The idea of believing in people seems to be directly related to leadership in my experience and doesn’t fit into either category. I say this based on some personal experiences which I’ll describe.
I can think of it a number of circumstances in which my leaders believed in me and my potential . It motivated me to perform at a level higher than I thought was possible. What unites these cases is that my leader was a significant other to me, whose opinion I respected and whose approval I sought.
Another essential element was the element of risk and authenticity. I knew that my leaders trust in me had consequences for them which affirmed my belief in the authenticity of their belief because they have something to lose if they were wrong. In other words, these are not just empty words there was real meaning in the outcome.
Taken together these contributed to my motivation and determination and made the difference in my final performance.

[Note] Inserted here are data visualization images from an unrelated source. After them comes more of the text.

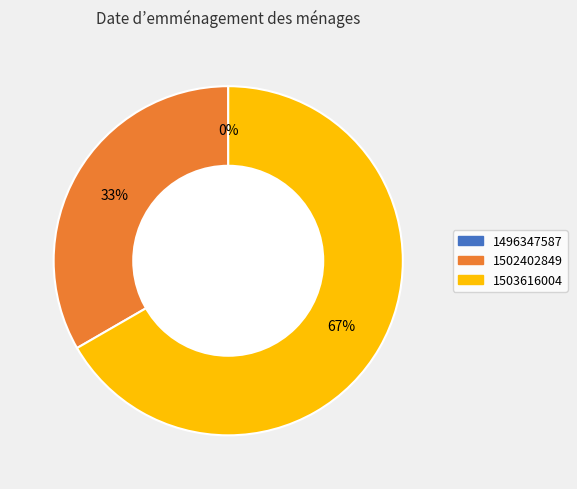

What is the largest slice in the pie chart?

1503616004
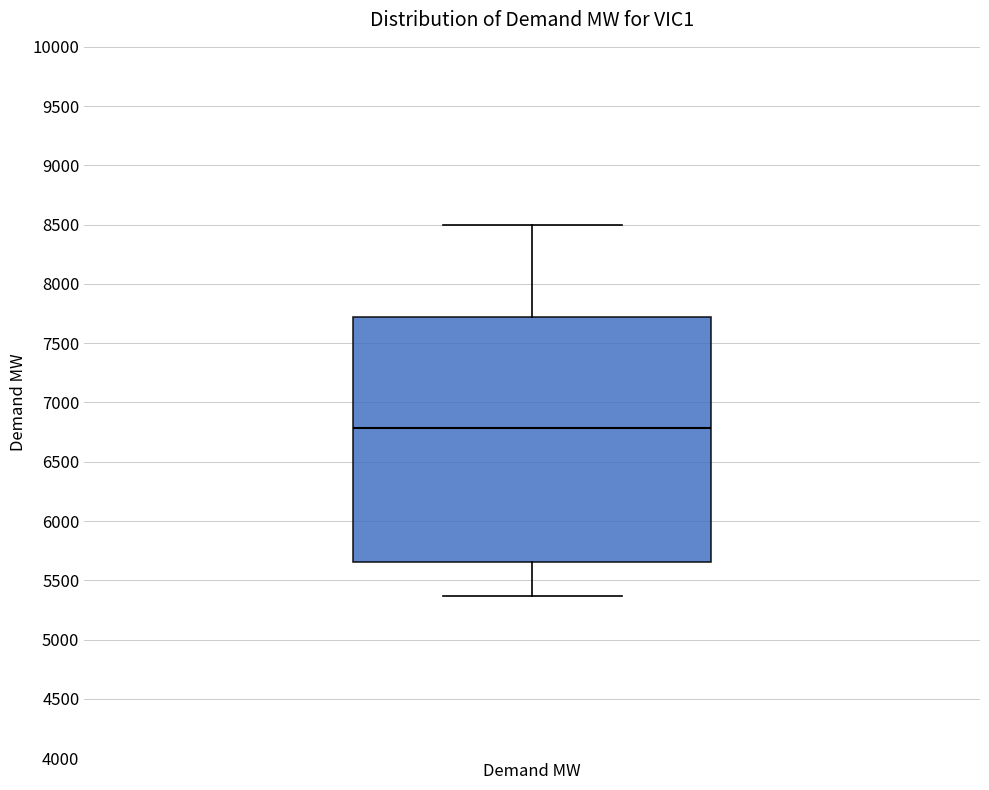

Read this box plot against the y-axis: the position of the median line, the range covered by the box, and the ends of both whiskers. The values are not printed on the chart, so give them approximately, as read against the axis.

median 6800, box 5650 to 7700, whiskers 5350 to 8500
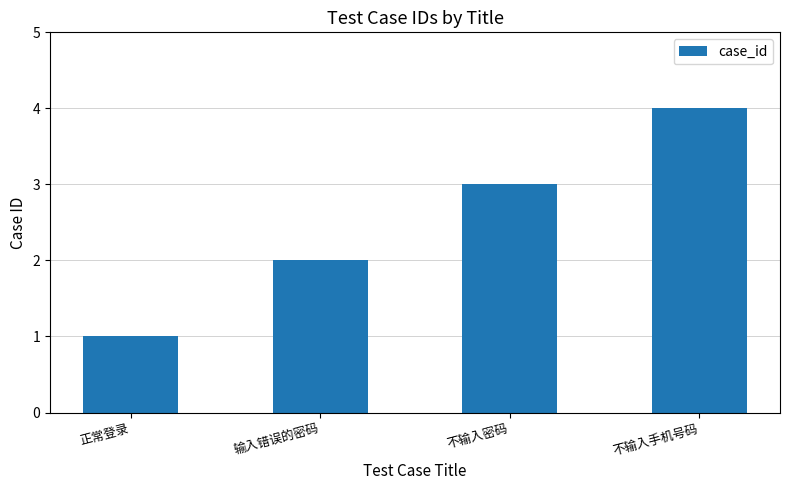

How many values are between 2 and 4?

3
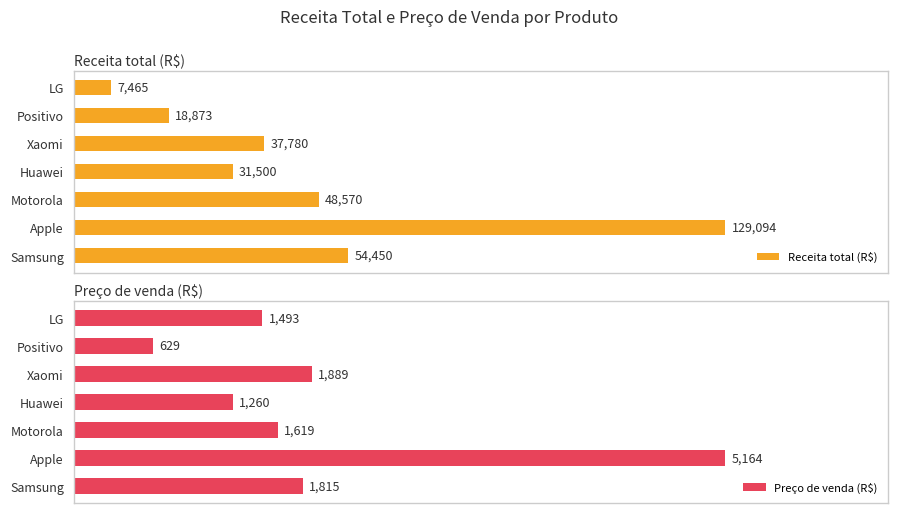

What is the difference between the second highest and minimum values in the Receita total (R$) series?

46985.0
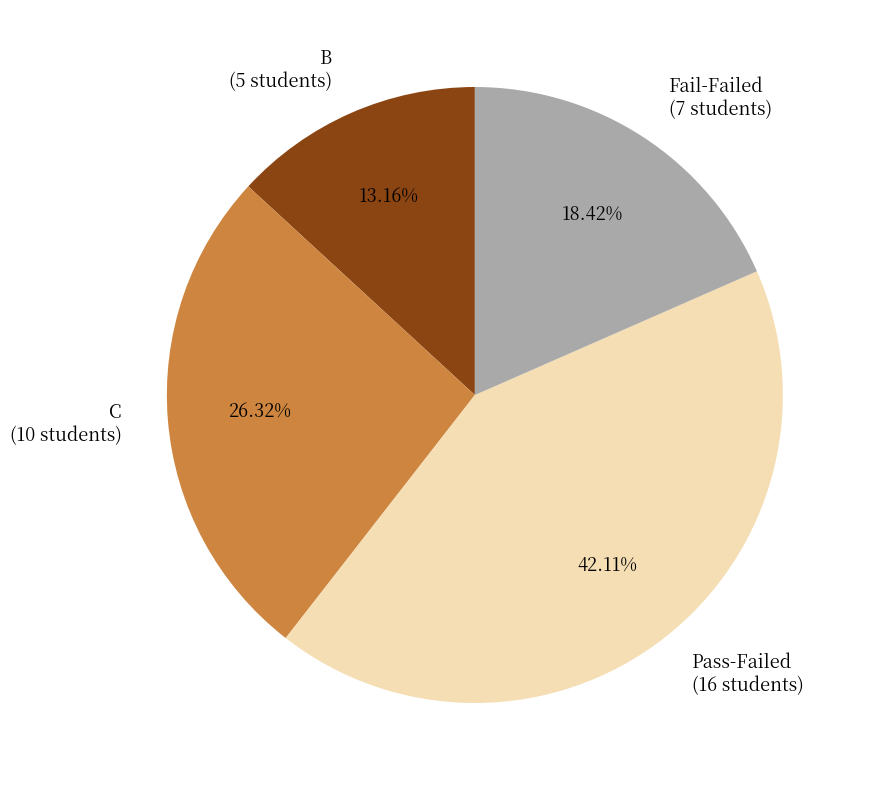

What is the largest slice in the pie chart?

Pass-Failed (16 students)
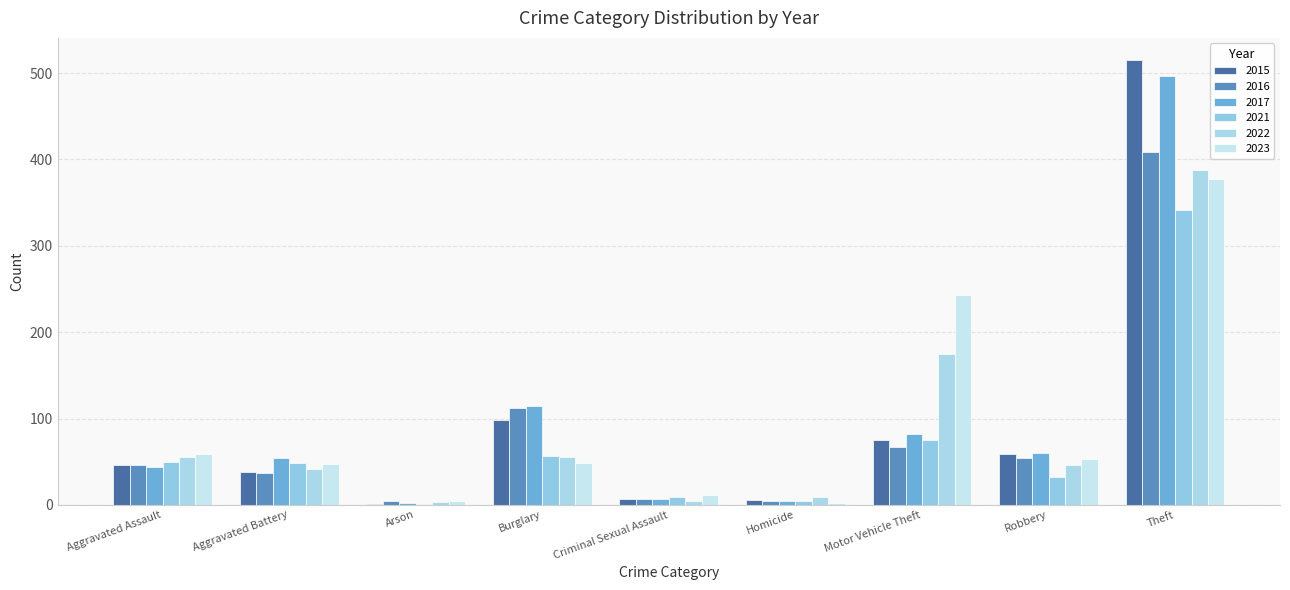

What are all the series names shown in the legend?

2015, 2016, 2017, 2021, 2022, 2023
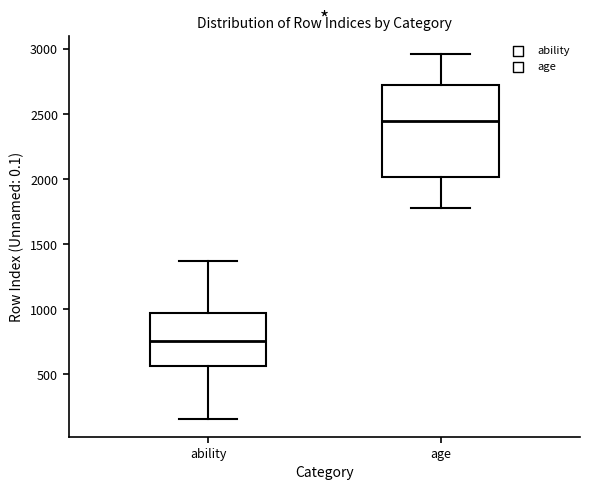

Reading left to right, transcribe this box plot: for each box, give where its median line is, the range the box spans, and where its two whiskers end, as read against the y-axis. The values are not printed on the chart, so give them approximately, as read against the axis.

ability: median 750, box 550 to 1000, whiskers 150 to 1350
age: median 2450, box 2000 to 2750, whiskers 1800 to 2950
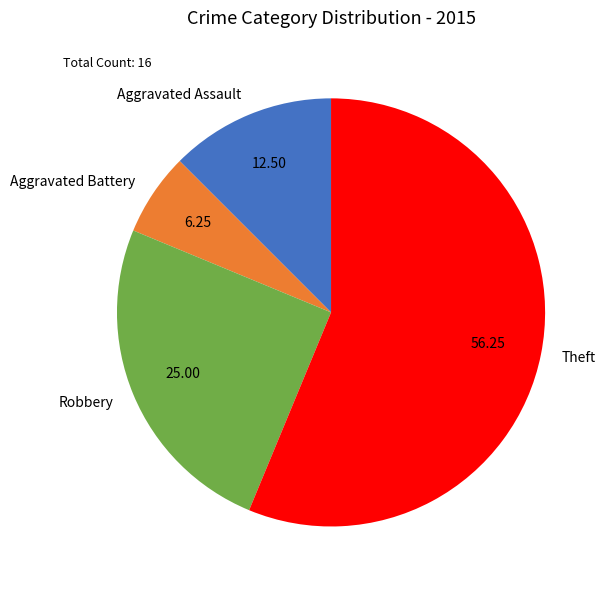

Which category has the smallest portion of the pie?

Aggravated Battery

As a leader myself I have seen the difference in trying to replicate a technique and manifesting a true inner belief in others. In my experience, your subordinates can sense a lack of authenticity a mile away.
I think the topic of belief in people is tied to leadership because it places it in a situation in which hierarchies matter, outcomes matter, risk is taken in the consequences are in doubt.
I don’t think belief in others is pure leadership quality like in the quality model because it takes on the context of the situation to establish the importance of the belief in the risk that the leader is taking. I think it’s a leadership matter because the trust must come from the leader first to be truly motivational.
It’s not something the subordinate can request or requisition but it must come flowing from the leader to the subordinate.